201207858/1/R1.
Datum uitspraak: 5 juni 2013
AFDELING
BESTUURSRECHTSPRAAK
Uitspraak in het geding tussen:
[appellant], wonend te Haarlem,
de raad van de gemeente Haarlemmermeer,
verweerder.
Bij besluit van 24 mei 2012 heeft de raad het bestemmingsplan "Hoofddorp Oost" vastgesteld.
Tegen dit besluit heeft [appellant] beroep ingesteld.
De raad heeft een verweerschrift ingediend.
[appellant] heeft een nader stuk ingediend.
De Afdeling heeft de zaak ter zitting behandeld op 21 november 2012, waar [appellant], vertegenwoordigd door mr. E. Brascamp, werkzaam bij BWN Partners, en [gemachtigde], en de raad, vertegenwoordigd door mr. T.C. Leemans, advocaat te Haarlem, en ir. Th.W.C. Weterings en A. Breuer-Linschooten, beiden werkzaam bij de gemeente, zijn verschenen.
Bij tussenuitspraak van 27 december 2012, nr. 201207858/1/T1/R1, heeft de Afdeling de raad opgedragen om binnen twaalf weken na de verzending van deze tussenuitspraak het daarin omschreven gebrek in het besluit van 24 mei 2012 te herstellen. Deze tussenuitspraak is aangehecht.

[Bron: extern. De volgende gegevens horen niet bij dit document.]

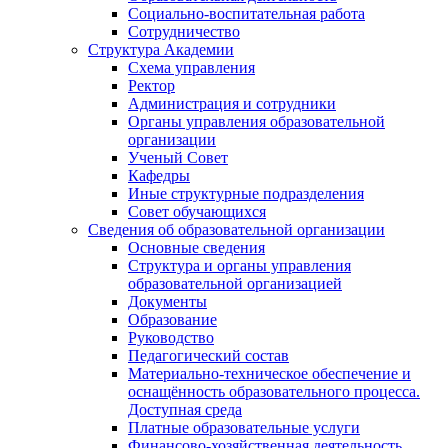
Социально-воспитательная работа
Сотрудничество
Структура Академии
Схема управления
Ректор
Администрация и сотрудники
Органы управления образовательной
организации
Ученый Совет
Кафедры
Иные структурные подразделения
Совет обучающихся
Сведения об образовательной организации
Основные сведения
Структура и органы управления
образовательной организацией
Документы
Образование
Руководство
Педагогический состав
Материально-техническое обеспечение и
оснащённость образовательного процесса.
Доступная среда
Платные образовательные услуги
Финансово-хозяйственная деятельность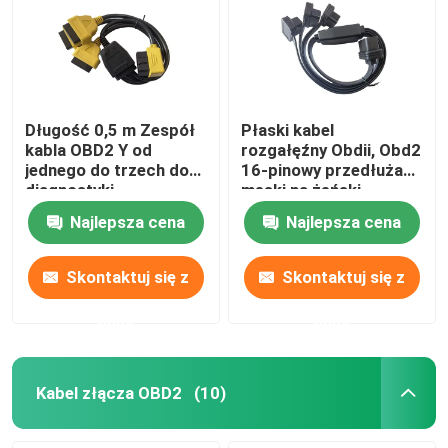
Długość 0,5 m Zespół
Płaski kabel
kabla OBD2 Y od
rozgałęźny Obdii, Obd2
jednego do trzech do
16-pinowy przedłużacz
diagnostyki
męski na żeński
samochodowej
Najlepsza cena
Najlepsza cena
Skontaktuj się z
Skontaktuj się z
nami
nami
Kabel złącza OBD2
(10)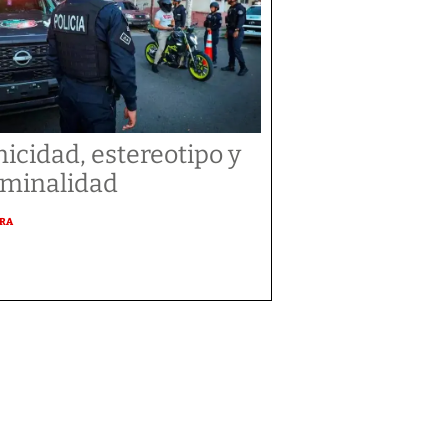
nicidad, estereotipo y
iminalidad
URA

Bij brief heeft de raad aangegeven het gebrek in het besluit van 24 mei 2012 te hebben hersteld door een nadere motivering te geven. Voorts heeft de raad bij besluit van 14 maart 2013 het bestemmingsplan "Hoofddorp Oost" gewijzigd vastgesteld.
[appellant] is in de gelegenheid gesteld een zienswijze over de wijze waarop het gebrek is hersteld naar voren te brengen. Hij heeft hiervan geen gebruik gemaakt.
De Afdeling heeft bepaald dat een nadere zitting achterwege blijft. Vervolgens heeft de Afdeling het onderzoek gesloten.
1. In de tussenuitspraak van 27 december 2012 heeft de Afdeling onder 5.3 - waarin een oordeel wordt gegeven over het betoog van [appellant] dat tevens een bedrijfsbestemming aan zijn gronden had moeten worden toegekend - het volgende overwogen. De raad stelt weliswaar dat het huidige gebruik van de woningen van [appellant] in het bestemmingsplan is toegestaan, maar [appellant] heeft gelet op de door hem ter zitting gegeven toelichting van het bedrijfsmatige gebruik van de gronden en bijgebouwen behorende bij zijn woningen, twijfel gezaaid over de vraag of dit daadwerkelijk het geval is. Nu voorts niet is gebleken dat de raad ten tijde van de vaststelling van het bestemmingsplan op de hoogte was van het huidige gebruik van de woningen, bijgebouwen en gronden van [appellant] is het bestemmingsplan voor zover het betreft de percelen Kruisweg 879 en 881 vastgesteld in strijd met de ingevolge artikel 3:2 van de Algemene wet bestuursrecht (hierna: Awb) bij het voorbereiden van een besluit te betrachten zorgvuldigheid.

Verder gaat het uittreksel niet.